*** Opening of EXERCISE MATERIALS ***

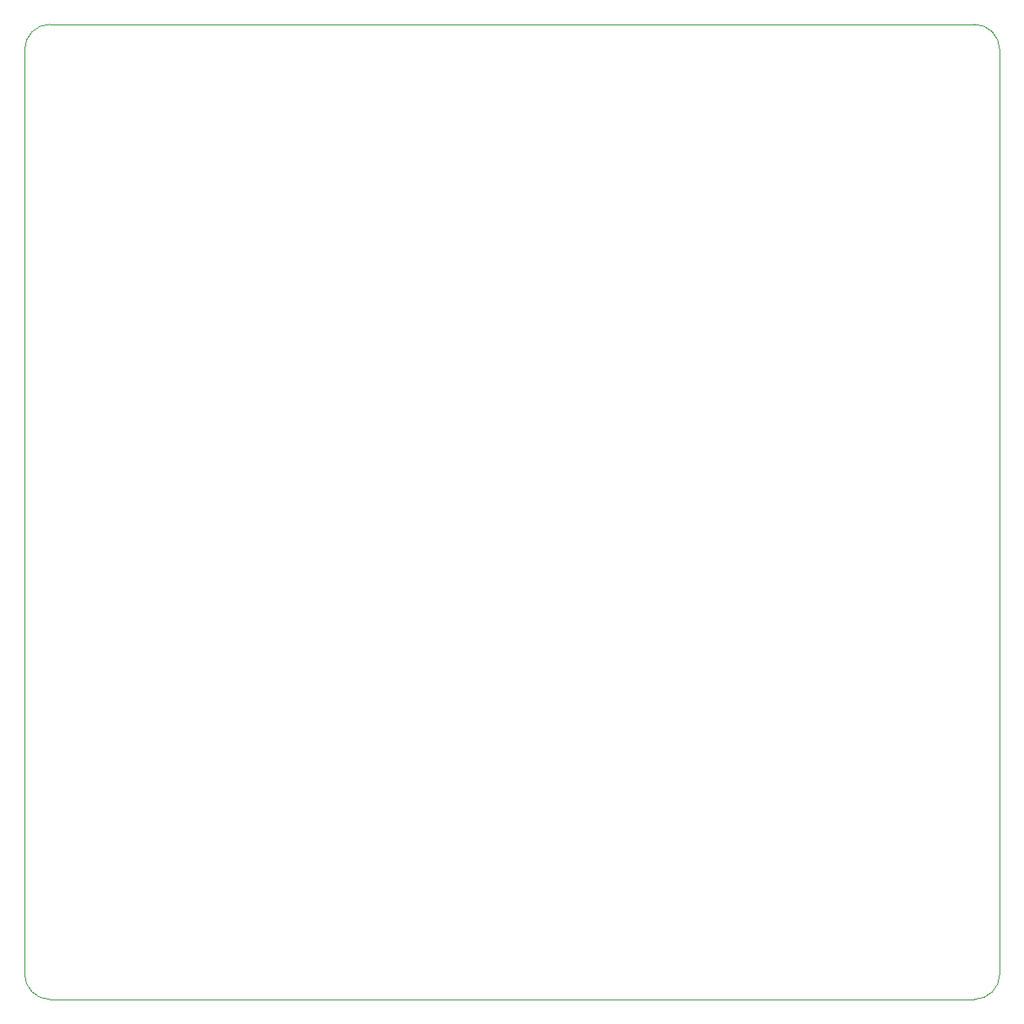
<source format=gm1>
G04 #@! TF.GenerationSoftware,KiCad,Pcbnew,(6.0.8)*
G04 #@! TF.CreationDate,2022-11-23T15:29:44+01:00*
G04 #@! TF.ProjectId,Regbot,52656762-6f74-42e6-9b69-6361645f7063,v5.0*
G04 #@! TF.SameCoordinates,Original*
G04 #@! TF.FileFunction,Profile,NP*
%FSLAX46Y46*%
G04 Gerber Fmt 4.6, Leading zero omitted, Abs format (unit mm)*
G04 Created by KiCad (PCBNEW (6.0.8)) date 2022-11-23 15:29:44*
%MOMM*%
%LPD*%
G01*
G04 APERTURE LIST*
G04 #@! TA.AperFunction,Profile*
%ADD10C,0.050000*%
G04 #@! TD*
G04 APERTURE END LIST*
D10*
X197396100Y-58648600D02*
G75*
G03*
X194856100Y-56108600I-2540000J0D01*
G01*
X102146100Y-56108600D02*
G75*
G03*
X99606100Y-58648600I0J-2540000D01*
G01*
X185102500Y-56108600D02*
X180632100Y-56108600D01*
X99606100Y-58648600D02*
X99606100Y-151358600D01*
X194856100Y-153898600D02*
G75*
G03*
X197396100Y-151358600I0J2540000D01*
G01*
X197396100Y-151358600D02*
X197396100Y-58648600D01*
X102146100Y-153898600D02*
X194856100Y-153898600D01*
X99606100Y-151358600D02*
G75*
G03*
X102146100Y-153898600I2540000J0D01*
G01*
X180632100Y-56108600D02*
X102146100Y-56108600D01*
X194856100Y-56108600D02*
X185102500Y-56108600D01*
M02*

</source>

*** Close of EXERCISE MATERIALS ***

:: PROBLEM DETAILS ::
Exactly as written, repeat the lines from the beginning of the entries up to and including the line with "X102146100Y-56108600D01*", but not the pictures.

:: FINISHED TASK ::
<source format=gm1>
G04 #@! TF.GenerationSoftware,KiCad,Pcbnew,(6.0.8)*
G04 #@! TF.CreationDate,2022-11-23T15:29:44+01:00*
G04 #@! TF.ProjectId,Regbot,52656762-6f74-42e6-9b69-6361645f7063,v5.0*
G04 #@! TF.SameCoordinates,Original*
G04 #@! TF.FileFunction,Profile,NP*
%FSLAX46Y46*%
G04 Gerber Fmt 4.6, Leading zero omitted, Abs format (unit mm)*
G04 Created by KiCad (PCBNEW (6.0.8)) date 2022-11-23 15:29:44*
%MOMM*%
%LPD*%
G01*
G04 APERTURE LIST*
G04 #@! TA.AperFunction,Profile*
%ADD10C,0.050000*%
G04 #@! TD*
G04 APERTURE END LIST*
D10*
X197396100Y-58648600D02*
G75*
G03*
X194856100Y-56108600I-2540000J0D01*
G01*
X102146100Y-56108600D02*
G75*
G03*
X99606100Y-58648600I0J-2540000D01*
G01*
X185102500Y-56108600D02*
X180632100Y-56108600D01*
X99606100Y-58648600D02*
X99606100Y-151358600D01*
X194856100Y-153898600D02*
G75*
G03*
X197396100Y-151358600I0J2540000D01*
G01*
X197396100Y-151358600D02*
X197396100Y-58648600D01*
X102146100Y-153898600D02*
X194856100Y-153898600D01*
X99606100Y-151358600D02*
G75*
G03*
X102146100Y-153898600I2540000J0D01*
G01*
X180632100Y-56108600D02*
X102146100Y-56108600D01*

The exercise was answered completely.